How to set up a Tuition Centre

How to set up a Tuition Centre

Quite often I receive enquiries from students or teachers about working for, or through, the Centre. I am always happy to respond. Sometimes a caller will be able to offer a specialist training or background which a student needing to draw on might find it hard to access at short notice –  for example  tuition in A-Level Sciences or Maths. I like to be able to refer a student with a specialised demand to a potential provider. It is more satisfying than professing ignorance and blankly apologising. So I try to maintain an up-to-date file of experts. 

Only occasionally do I have approaches from people thinking of setting up a tuition centre business for themselves, but this is what I want to consider in this post. What are the means to do it? What are the difficulties? The cost? 

The answers to these are various and could run to many pages. Serious prospectors  will need to enquire further – but by way of introduction, I will outline how I began.

I began the way  many independent tuition centre owners have begun – with a franchise. In my case the idea and the business model came from Kip McGrath Education Centres, which arrived in the UK from Australia in the 1990’s and built up a considerable network of centres – about 250, eventually. Kip McGrath could offer teachers an alternative career in education to school or college, and this appealed to me in 2006, when, having returned from a teaching career in Singapore, I found myself  bemused and ill-at-ease as a schoolteacher, and eager to try something else.

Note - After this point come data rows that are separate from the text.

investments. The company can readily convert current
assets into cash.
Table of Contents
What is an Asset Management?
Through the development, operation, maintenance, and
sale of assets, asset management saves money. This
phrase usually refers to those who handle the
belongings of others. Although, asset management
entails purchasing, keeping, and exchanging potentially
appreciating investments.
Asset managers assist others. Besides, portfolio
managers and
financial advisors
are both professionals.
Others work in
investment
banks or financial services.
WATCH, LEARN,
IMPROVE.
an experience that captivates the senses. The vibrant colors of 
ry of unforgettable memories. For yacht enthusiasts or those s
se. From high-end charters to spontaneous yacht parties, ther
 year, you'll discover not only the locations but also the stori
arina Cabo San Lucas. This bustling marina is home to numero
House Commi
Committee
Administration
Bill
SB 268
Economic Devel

The franchise did not provide an instant income, and was quite an expensive purchase – about £12 000, for the training  and the materials. A further £8000 or £10000 were required for set-up costs including the fitting and furnishing of 41b Dover Street. But Kip McGrath centres seemed viable in the long run, given good sense and hard work on the part of franchisees: and in the year that elapsed between hearing about Kip and opening the Canterbury centre I visited centres that were running successfully in other towns.

Four years later, up and running, but now well into the Recession, things looked different, both to myself in Canterbury, and 25 other centres across England, Scotland and Wales. The time we felt  had come to leave Kip McGrath and form an alliance of centres that would pool ideas, expertise and materials in a professional not-for-profit way. This was 2011, and  the Association of Professional Tuition Centres (APTC) came into being during the summer.                                         

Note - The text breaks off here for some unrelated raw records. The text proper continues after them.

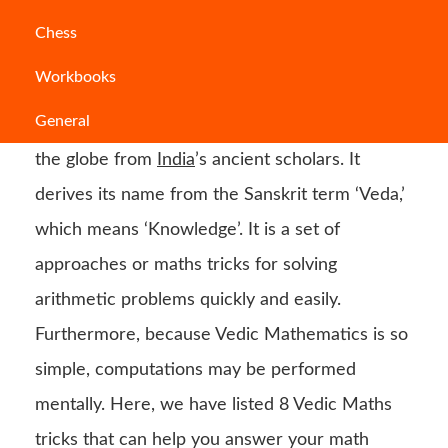
Math may be a difficult topic to learn for some
Chess
pupils, especially if they are unaware of the
Workbooks
greatest
Vedic Maths
methods. Do you know
General
what Vedic Maths is? Vedic Maths is a gift to
the globe from
India
’s ancient scholars. It
derives its name from the Sanskrit term ‘Veda,’
which means ‘Knowledge’. It is a set of
approaches or maths tricks for solving
arithmetic problems quickly and easily.
Furthermore, because Vedic Mathematics is so
simple, computations may be performed
mentally. Here, we have listed 8 Vedic Maths
tricks that can help you answer your math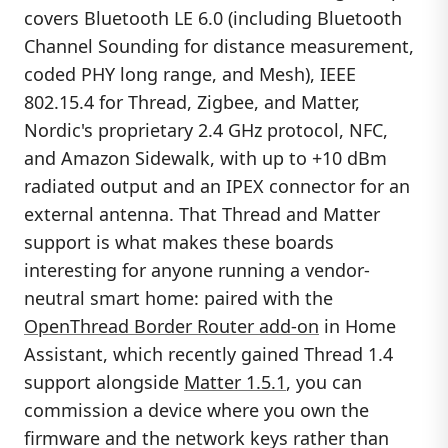
covers Bluetooth LE 6.0 (including Bluetooth
Channel Sounding for distance measurement,
coded PHY long range, and Mesh), IEEE
802.15.4 for Thread, Zigbee, and Matter,
Nordic's proprietary 2.4 GHz protocol, NFC,
and Amazon Sidewalk, with up to +10 dBm
radiated output and an IPEX connector for an
external antenna. That Thread and Matter
support is what makes these boards
interesting for anyone running a vendor-
neutral smart home: paired with the
OpenThread Border Router add-on
in Home
Assistant, which recently gained Thread 1.4
support alongside
Matter 1.5.1
, you can
commission a device where you own the
firmware and the network keys rather than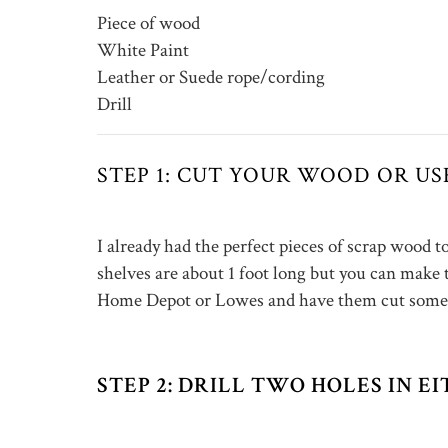
Piece of wood
White Paint
Leather or Suede rope/cording
Drill
STEP 1: CUT YOUR WOOD OR U
I already had the perfect pieces of scrap wood 
shelves are about 1 foot long but you can make
Home Depot or Lowes and have them cut some 
STEP 2: DRILL TWO HOLES IN 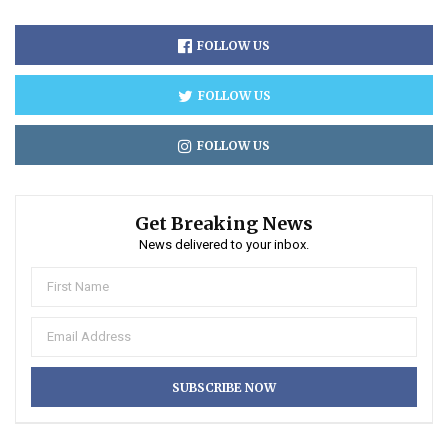
FOLLOW US
FOLLOW US
FOLLOW US
Get Breaking News
News delivered to your inbox.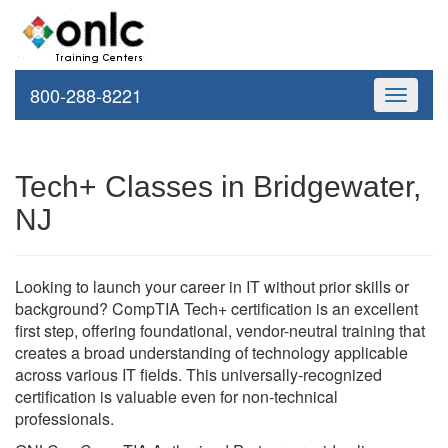
800-288-8221
Toggle
navigati
Tech+ Classes in Bridgewater,
NJ
Looking to launch your career in IT without prior skills or
background? CompTIA Tech+ certification is an excellent
first step, offering foundational, vendor-neutral training that
creates a broad understanding of technology applicable
across various IT fields. This universally-recognized
certification is valuable even for non-technical
professionals.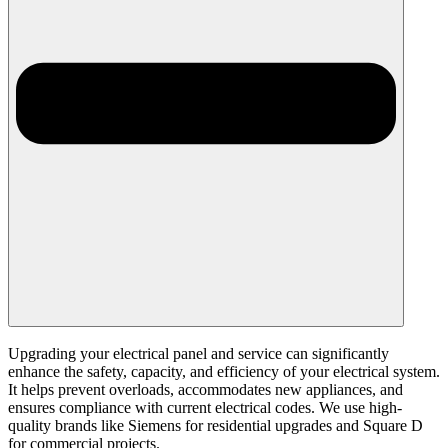
Upgrading your electrical panel and service can significantly
enhance the safety, capacity, and efficiency of your electrical system.
It helps prevent overloads, accommodates new appliances, and
ensures compliance with current electrical codes. We use high-
quality brands like Siemens for residential upgrades and Square D
for commercial projects.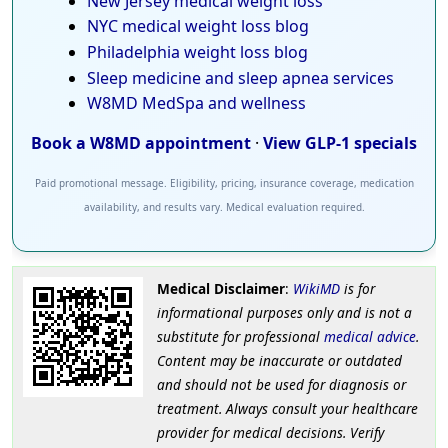
New Jersey medical weight loss
NYC medical weight loss blog
Philadelphia weight loss blog
Sleep medicine and sleep apnea services
W8MD MedSpa and wellness
Book a W8MD appointment
·
View GLP-1 specials
Paid promotional message. Eligibility, pricing, insurance coverage, medication
availability, and results vary. Medical evaluation required.
Medical Disclaimer
:
WikiMD
is for
informational purposes only and is not a
substitute for professional
medical advice
.
Content may be inaccurate or outdated
and should not be used for diagnosis or
treatment. Always consult your healthcare
provider for medical decisions. Verify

Two years further on, as I write this, I think it fair to say that the APTC has survived its birth (there are now over 30 member centres) and is performing well its function of support. So far so good. What it has yet to do – or we collectively have yet to do – is set up an advice or training programme for would-be new proprietors who do not have previous experience running a centre. Such a programme could be essential for the long-term future of the Association, and should be good for the participants in its development, making them  – us – think more critically about what we do, and how we go about it.

But in the mean time, while this gets off the ground, if you do happen to be thinking of setting up for yourself, do approach an APTC centre – either me, or someone nearer your territory if not in the South East. A centre tour will cost nothing, and a little work experience could be arranged as an eye-opener.